> Available data
##############################
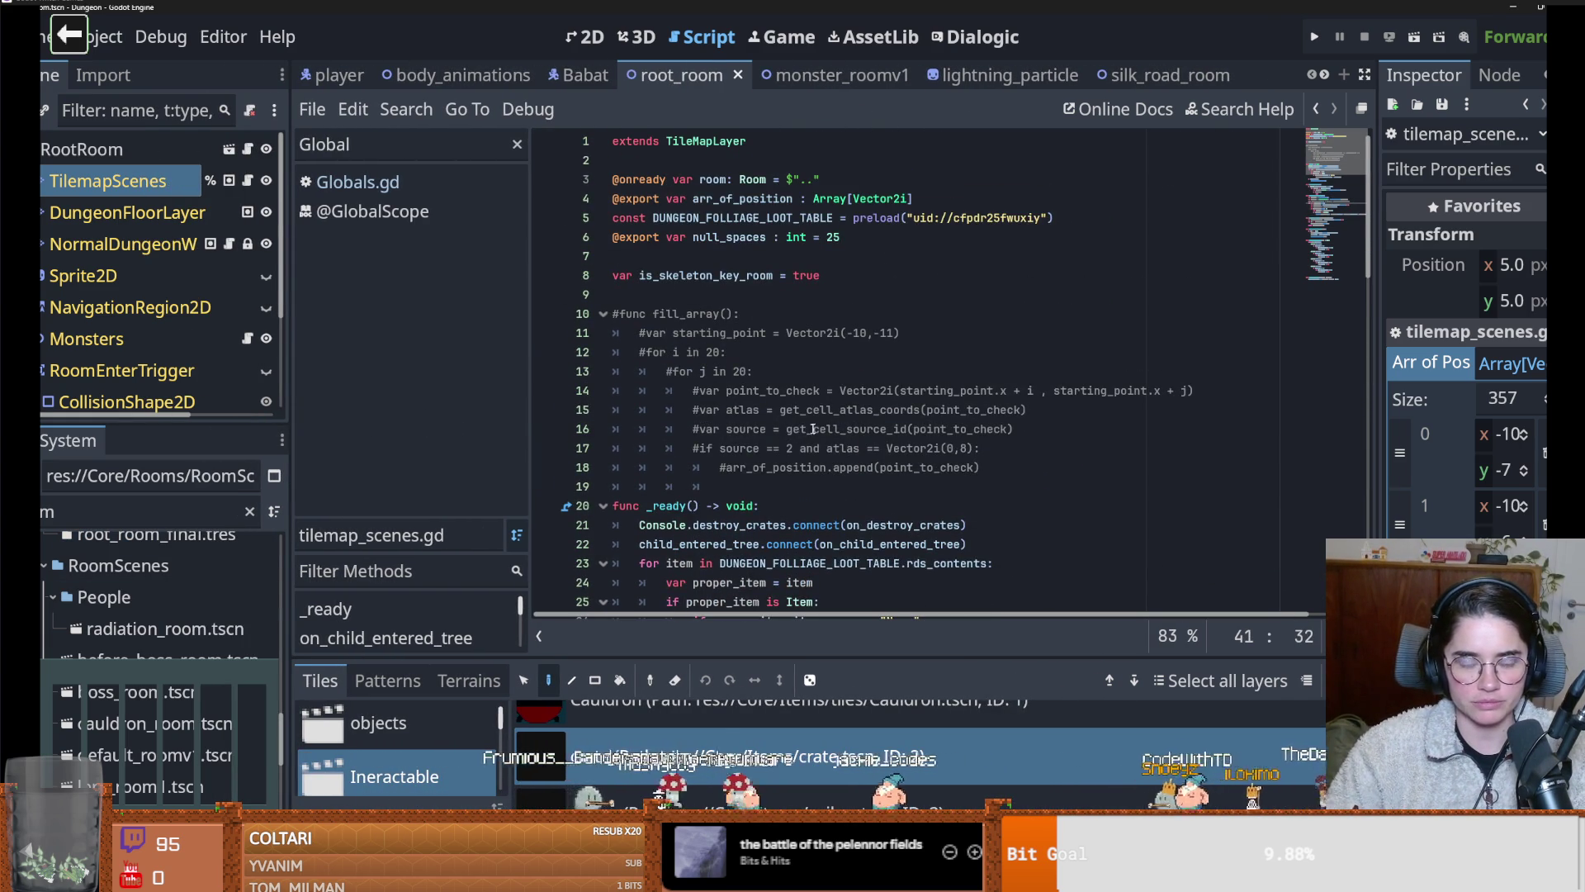
pyautogui.moveTo(146, 424)
pyautogui.mouseDown()
pyautogui.moveTo(214, 577)
pyautogui.moveTo(258, 611)
pyautogui.mouseUp()
pyautogui.click(43, 371)
# Open the TileData class reference from its use on line 34
pyautogui.click(895, 467)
##############################
> Task to complete
Copy every line of the listing above exactly. Leave each picture out.

> Written reply
pyautogui.moveTo(146, 424)
pyautogui.mouseDown()
pyautogui.moveTo(214, 577)
pyautogui.moveTo(258, 611)
pyautogui.mouseUp()
pyautogui.click(43, 371)
# Open the TileData class reference from its use on line 34
pyautogui.click(895, 467)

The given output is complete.